Franz sabía que a su mujer no le importaba nada que el colgante fuese feo o no. Feo era aquello que ella quería ver feo, hermoso era lo que quería ver hermoso. Los adornos de sus amigos eran hermosos a priori. Pero aunque, pese a todo, los encontrase feos, se lo callaría, porque hacía tiempo que el halago se había convertido en su segunda personalidad.

Entonces ¿por qué había decidido que el colgante que Sabina se había hecho iba a ser feo?

Franz lo tiene completamente claro: Marie-Claude dijo que el colgante de Sabina era feo porque se lo podía permitir.

Para ser más preciso: Marie-Claude dijo que el colgante de Sabina era feo para que quedase claro que se podía permitir decirle a Sabina que su colgante era feo.

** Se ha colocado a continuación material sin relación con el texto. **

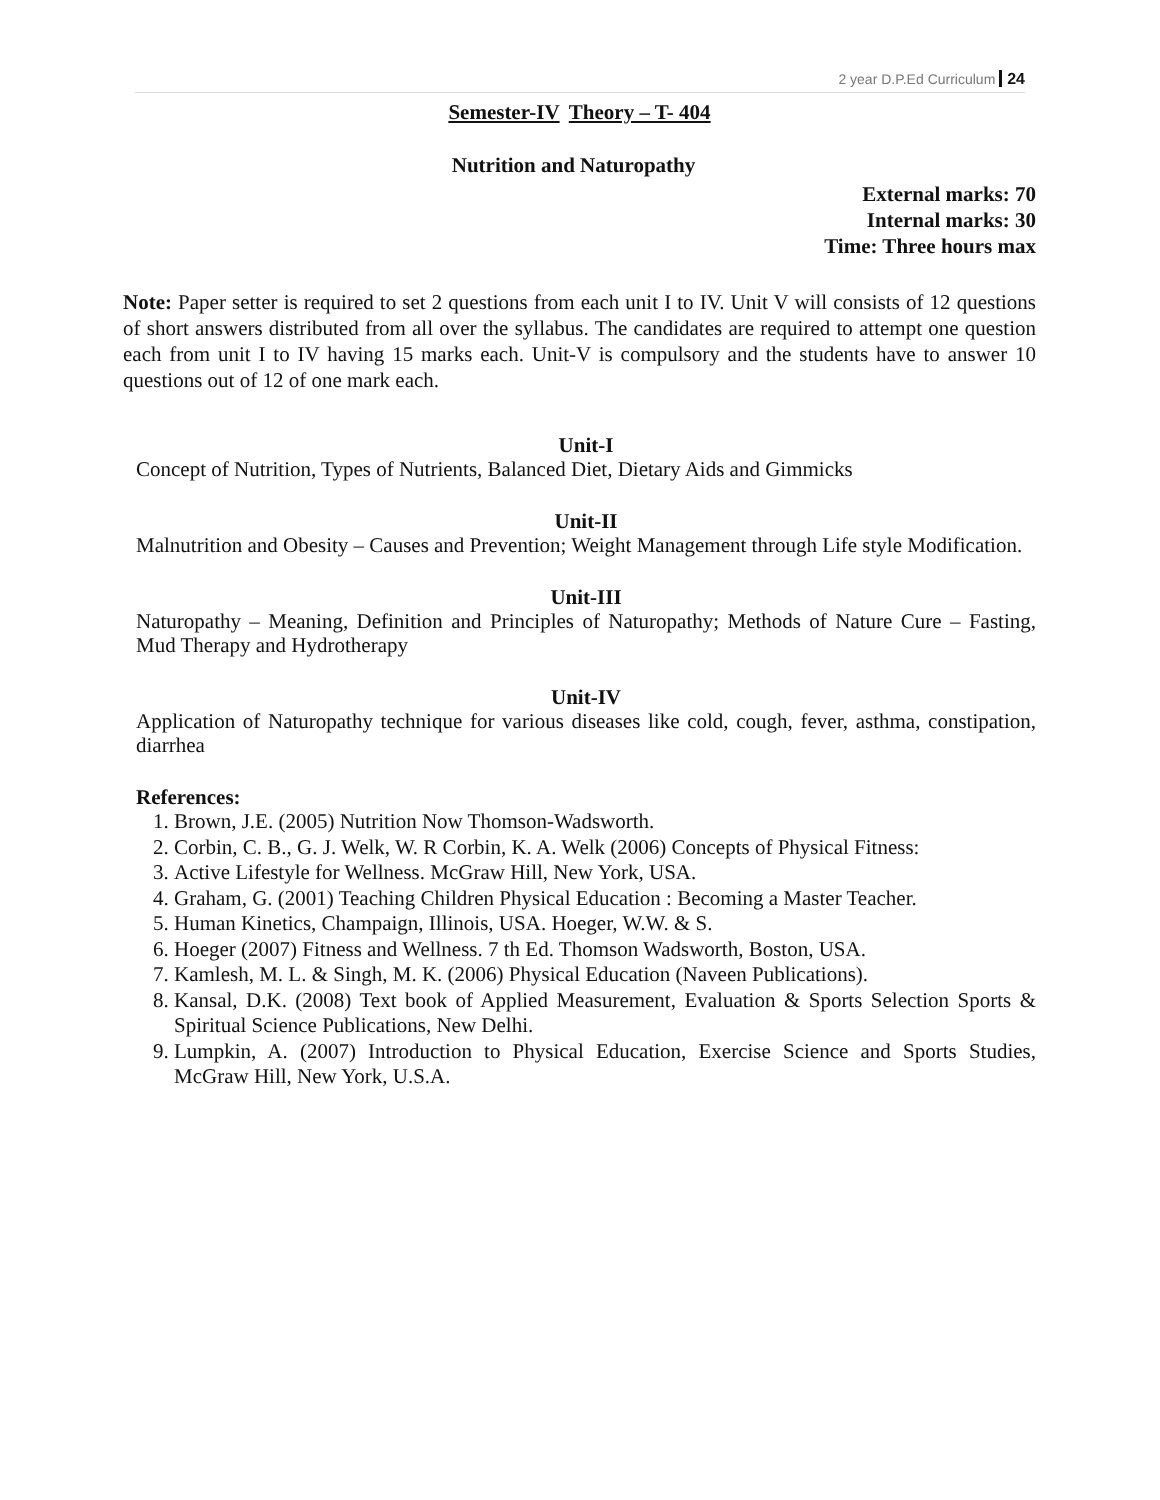2 year D.P.Ed Curriculum 24
Semester-IV Theory – T- 404
Nutrition and Naturopathy
External marks: 70
Internal marks: 30
Time: Three hours max
Note: Paper setter is required to set 2 questions from each unit I to IV. Unit V will consists of 12 questions of short answers distributed from all over the syllabus. The candidates are required to attempt one question each from unit I to IV having 15 marks each. Unit-V is compulsory and the students have to answer 10 questions out of 12 of one mark each.
Unit-I
Concept of Nutrition, Types of Nutrients, Balanced Diet, Dietary Aids and Gimmicks
Unit-II
Malnutrition and Obesity – Causes and Prevention; Weight Management through Life style Modification.
Unit-III
Naturopathy – Meaning, Definition and Principles of Naturopathy; Methods of Nature Cure – Fasting, Mud Therapy and Hydrotherapy
Unit-IV
Application of Naturopathy technique for various diseases like cold, cough, fever, asthma, constipation, diarrhea
References:
1. Brown, J.E. (2005) Nutrition Now Thomson-Wadsworth.
2. Corbin, C. B., G. J. Welk, W. R Corbin, K. A. Welk (2006) Concepts of Physical Fitness:
3. Active Lifestyle for Wellness. McGraw Hill, New York, USA.
4. Graham, G. (2001) Teaching Children Physical Education : Becoming a Master Teacher.
5. Human Kinetics, Champaign, Illinois, USA. Hoeger, W.W. & S.
6. Hoeger (2007) Fitness and Wellness. 7 th Ed. Thomson Wadsworth, Boston, USA.
7. Kamlesh, M. L. & Singh, M. K. (2006) Physical Education (Naveen Publications).
8. Kansal, D.K. (2008) Text book of Applied Measurement, Evaluation & Sports Selection Sports & Spiritual Science Publications, New Delhi.
9. Lumpkin, A. (2007) Introduction to Physical Education, Exercise Science and Sports Studies, McGraw Hill, New York, U.S.A.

La exposición de Sabina, hace un año, no tuvo gran éxito y a Marie-Claude no le interesaba demasiado ganarse el favor de Sabina. Por el contrario, Sabina tenía motivos para desear ganarse el favor de Marie-Claude. Sin embargo, su actitud no daba esa impresión.

Sí, Franz lo tenía completamente claro: Marie-Claude había aprovechado la oportunidad para poner de manifiesto ante Sabina (y los demás) cuál era la verdadera relación de fuerzas.